EXERCISE. Starting with the line that contains "family: Fouquieriaceae" and continuing through the last line below, render those lines as a numbered list, leaving out any blank lines.

RECORDS FOR THE TASK.
## Begin
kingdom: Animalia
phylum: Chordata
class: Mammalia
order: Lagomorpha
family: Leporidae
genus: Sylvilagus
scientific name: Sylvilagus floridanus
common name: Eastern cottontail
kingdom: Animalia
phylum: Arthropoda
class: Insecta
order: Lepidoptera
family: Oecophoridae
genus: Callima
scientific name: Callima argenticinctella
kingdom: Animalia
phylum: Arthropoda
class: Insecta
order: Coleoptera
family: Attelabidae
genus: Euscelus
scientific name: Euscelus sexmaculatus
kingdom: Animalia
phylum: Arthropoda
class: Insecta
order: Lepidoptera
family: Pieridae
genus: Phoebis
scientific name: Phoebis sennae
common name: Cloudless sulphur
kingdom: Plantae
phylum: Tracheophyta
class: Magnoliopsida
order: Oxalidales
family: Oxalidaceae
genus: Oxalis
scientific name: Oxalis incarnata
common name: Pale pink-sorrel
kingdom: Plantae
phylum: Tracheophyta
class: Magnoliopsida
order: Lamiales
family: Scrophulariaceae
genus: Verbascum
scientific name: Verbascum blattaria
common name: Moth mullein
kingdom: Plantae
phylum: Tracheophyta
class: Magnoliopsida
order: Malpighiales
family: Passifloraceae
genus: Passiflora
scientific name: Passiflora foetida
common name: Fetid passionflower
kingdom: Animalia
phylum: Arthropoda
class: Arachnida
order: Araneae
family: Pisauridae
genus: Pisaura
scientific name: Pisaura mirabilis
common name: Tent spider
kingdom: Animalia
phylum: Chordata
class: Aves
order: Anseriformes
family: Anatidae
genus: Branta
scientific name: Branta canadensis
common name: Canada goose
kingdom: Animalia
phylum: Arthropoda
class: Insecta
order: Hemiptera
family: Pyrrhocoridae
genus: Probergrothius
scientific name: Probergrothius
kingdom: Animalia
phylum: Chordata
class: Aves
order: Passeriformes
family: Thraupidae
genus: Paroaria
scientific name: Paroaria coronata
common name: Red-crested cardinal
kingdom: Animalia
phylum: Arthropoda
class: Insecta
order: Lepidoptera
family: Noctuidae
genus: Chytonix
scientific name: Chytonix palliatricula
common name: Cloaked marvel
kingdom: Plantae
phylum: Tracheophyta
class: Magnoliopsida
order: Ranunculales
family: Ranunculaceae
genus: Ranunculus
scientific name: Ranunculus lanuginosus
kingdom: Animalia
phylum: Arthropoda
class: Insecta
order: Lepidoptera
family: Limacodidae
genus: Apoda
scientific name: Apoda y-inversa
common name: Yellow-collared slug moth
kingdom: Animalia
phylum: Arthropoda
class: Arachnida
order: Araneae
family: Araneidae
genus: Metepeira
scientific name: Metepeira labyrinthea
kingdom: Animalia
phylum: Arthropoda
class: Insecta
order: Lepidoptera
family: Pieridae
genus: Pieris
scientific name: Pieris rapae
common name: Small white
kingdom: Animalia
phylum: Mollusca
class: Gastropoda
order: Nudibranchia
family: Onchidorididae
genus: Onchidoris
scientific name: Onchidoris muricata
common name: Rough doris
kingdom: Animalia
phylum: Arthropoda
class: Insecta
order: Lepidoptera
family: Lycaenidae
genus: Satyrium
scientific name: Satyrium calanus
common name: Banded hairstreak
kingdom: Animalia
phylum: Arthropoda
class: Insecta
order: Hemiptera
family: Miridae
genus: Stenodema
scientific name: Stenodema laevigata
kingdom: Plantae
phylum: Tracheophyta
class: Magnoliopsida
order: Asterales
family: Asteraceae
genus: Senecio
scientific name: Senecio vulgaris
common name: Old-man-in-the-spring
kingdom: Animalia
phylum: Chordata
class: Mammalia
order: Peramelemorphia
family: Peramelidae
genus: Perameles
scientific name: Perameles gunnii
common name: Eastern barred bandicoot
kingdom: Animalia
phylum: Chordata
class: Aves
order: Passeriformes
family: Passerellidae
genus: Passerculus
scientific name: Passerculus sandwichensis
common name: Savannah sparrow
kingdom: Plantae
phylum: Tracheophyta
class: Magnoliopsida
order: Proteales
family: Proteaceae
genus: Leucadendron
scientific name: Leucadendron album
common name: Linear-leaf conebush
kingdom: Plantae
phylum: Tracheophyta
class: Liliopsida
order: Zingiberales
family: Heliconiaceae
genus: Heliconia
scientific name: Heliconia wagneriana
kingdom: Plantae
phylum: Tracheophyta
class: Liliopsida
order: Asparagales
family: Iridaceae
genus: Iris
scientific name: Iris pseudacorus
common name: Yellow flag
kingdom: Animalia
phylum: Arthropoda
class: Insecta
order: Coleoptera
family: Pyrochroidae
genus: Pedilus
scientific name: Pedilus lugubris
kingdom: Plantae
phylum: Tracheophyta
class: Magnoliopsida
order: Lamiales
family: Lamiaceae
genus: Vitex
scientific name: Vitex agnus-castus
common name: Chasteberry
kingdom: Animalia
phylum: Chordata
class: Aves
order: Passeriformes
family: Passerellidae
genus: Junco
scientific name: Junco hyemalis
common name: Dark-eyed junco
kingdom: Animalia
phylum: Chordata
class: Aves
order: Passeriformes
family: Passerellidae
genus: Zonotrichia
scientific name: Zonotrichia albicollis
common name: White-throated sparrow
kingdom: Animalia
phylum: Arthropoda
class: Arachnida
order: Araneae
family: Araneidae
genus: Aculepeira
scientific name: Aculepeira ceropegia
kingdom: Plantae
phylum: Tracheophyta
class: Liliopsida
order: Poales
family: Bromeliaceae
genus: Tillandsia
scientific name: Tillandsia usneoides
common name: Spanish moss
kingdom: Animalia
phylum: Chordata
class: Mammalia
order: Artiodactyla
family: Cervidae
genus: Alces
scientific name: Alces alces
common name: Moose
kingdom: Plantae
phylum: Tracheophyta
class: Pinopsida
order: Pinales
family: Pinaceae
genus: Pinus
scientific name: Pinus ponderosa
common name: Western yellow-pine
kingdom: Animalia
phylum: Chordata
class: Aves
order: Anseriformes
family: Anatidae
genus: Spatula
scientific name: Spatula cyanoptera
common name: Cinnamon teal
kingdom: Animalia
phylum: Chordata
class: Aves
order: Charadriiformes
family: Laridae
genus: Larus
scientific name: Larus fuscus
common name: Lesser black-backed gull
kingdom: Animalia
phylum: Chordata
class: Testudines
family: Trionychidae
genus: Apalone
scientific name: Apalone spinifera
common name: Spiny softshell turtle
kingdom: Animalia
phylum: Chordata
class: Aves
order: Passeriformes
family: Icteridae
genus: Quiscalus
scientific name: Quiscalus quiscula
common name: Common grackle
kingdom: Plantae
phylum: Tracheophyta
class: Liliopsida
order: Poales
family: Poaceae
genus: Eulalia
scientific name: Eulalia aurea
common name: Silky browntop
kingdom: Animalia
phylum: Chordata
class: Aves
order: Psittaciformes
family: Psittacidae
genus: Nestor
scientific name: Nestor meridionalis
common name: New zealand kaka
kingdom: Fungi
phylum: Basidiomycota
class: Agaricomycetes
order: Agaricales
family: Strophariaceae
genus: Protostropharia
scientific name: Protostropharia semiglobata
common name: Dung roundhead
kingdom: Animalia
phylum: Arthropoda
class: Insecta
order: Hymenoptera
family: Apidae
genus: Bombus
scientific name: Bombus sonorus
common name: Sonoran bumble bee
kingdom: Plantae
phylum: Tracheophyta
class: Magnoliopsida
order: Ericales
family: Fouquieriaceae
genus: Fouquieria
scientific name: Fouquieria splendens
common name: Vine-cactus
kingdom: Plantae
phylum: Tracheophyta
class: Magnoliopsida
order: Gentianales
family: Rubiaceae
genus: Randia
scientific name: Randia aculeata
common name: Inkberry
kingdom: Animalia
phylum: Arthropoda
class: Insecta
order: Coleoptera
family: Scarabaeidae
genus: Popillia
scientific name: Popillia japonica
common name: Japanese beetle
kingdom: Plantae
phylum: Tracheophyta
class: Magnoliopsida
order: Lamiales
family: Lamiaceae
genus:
## End
ANSWER TO THE EXERCISE.
1. family: Fouquieriaceae
2. genus: Fouquieria
3. scientific name: Fouquieria splendens
4. common name: Vine-cactus
5. kingdom: Plantae
6. phylum: Tracheophyta
7. class: Magnoliopsida
8. order: Gentianales
9. family: Rubiaceae
10. genus: Randia
11. scientific name: Randia aculeata
12. common name: Inkberry
13. kingdom: Animalia
14. phylum: Arthropoda
15. class: Insecta
16. order: Coleoptera
17. family: Scarabaeidae
18. genus: Popillia
19. scientific name: Popillia japonica
20. common name: Japanese beetle
21. kingdom: Plantae
22. phylum: Tracheophyta
23. class: Magnoliopsida
24. order: Lamiales
25. family: Lamiaceae
26. genus:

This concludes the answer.